TASK ITEM: The lines below should be written out again in full, exactly as they are.
Top of MATERIAL PROVIDED
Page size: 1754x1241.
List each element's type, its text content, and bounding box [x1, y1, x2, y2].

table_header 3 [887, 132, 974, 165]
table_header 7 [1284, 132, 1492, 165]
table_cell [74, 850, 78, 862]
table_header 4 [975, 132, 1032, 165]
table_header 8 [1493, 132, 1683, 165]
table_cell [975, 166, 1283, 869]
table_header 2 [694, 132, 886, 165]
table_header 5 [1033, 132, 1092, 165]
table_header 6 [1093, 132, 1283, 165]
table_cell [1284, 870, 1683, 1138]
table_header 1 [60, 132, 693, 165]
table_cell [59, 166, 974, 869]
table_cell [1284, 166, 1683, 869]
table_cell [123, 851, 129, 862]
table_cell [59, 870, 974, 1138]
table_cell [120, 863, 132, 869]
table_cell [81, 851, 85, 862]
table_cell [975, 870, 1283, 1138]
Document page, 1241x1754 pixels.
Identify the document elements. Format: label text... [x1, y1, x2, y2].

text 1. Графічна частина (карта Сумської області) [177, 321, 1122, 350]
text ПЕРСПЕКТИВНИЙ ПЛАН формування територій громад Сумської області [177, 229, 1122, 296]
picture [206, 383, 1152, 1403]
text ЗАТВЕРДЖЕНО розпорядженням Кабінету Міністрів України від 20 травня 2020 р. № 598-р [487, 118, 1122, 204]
Bottom of MATERIAL PROVIDED
OUTPUT:
Page size: 1754x1241.
List each element's type, its text content, and bounding box [x1, y1, x2, y2].

table_header 3 [887, 132, 974, 165]
table_header 7 [1284, 132, 1492, 165]
table_cell [74, 850, 78, 862]
table_header 4 [975, 132, 1032, 165]
table_header 8 [1493, 132, 1683, 165]
table_cell [975, 166, 1283, 869]
table_header 2 [694, 132, 886, 165]
table_header 5 [1033, 132, 1092, 165]
table_header 6 [1093, 132, 1283, 165]
table_cell [1284, 870, 1683, 1138]
table_header 1 [60, 132, 693, 165]
table_cell [59, 166, 974, 869]
table_cell [1284, 166, 1683, 869]
table_cell [123, 851, 129, 862]
table_cell [59, 870, 974, 1138]
table_cell [120, 863, 132, 869]
table_cell [81, 851, 85, 862]
table_cell [975, 870, 1283, 1138]
Document page, 1241x1754 pixels.
Identify the document elements. Format: label text... [x1, y1, x2, y2].

text 1. Графічна частина (карта Сумської області) [177, 321, 1122, 350]
text ПЕРСПЕКТИВНИЙ ПЛАН формування територій громад Сумської області [177, 229, 1122, 296]
picture [206, 383, 1152, 1403]
text ЗАТВЕРДЖЕНО розпорядженням Кабінету Міністрів України від 20 травня 2020 р. № 598-р [487, 118, 1122, 204]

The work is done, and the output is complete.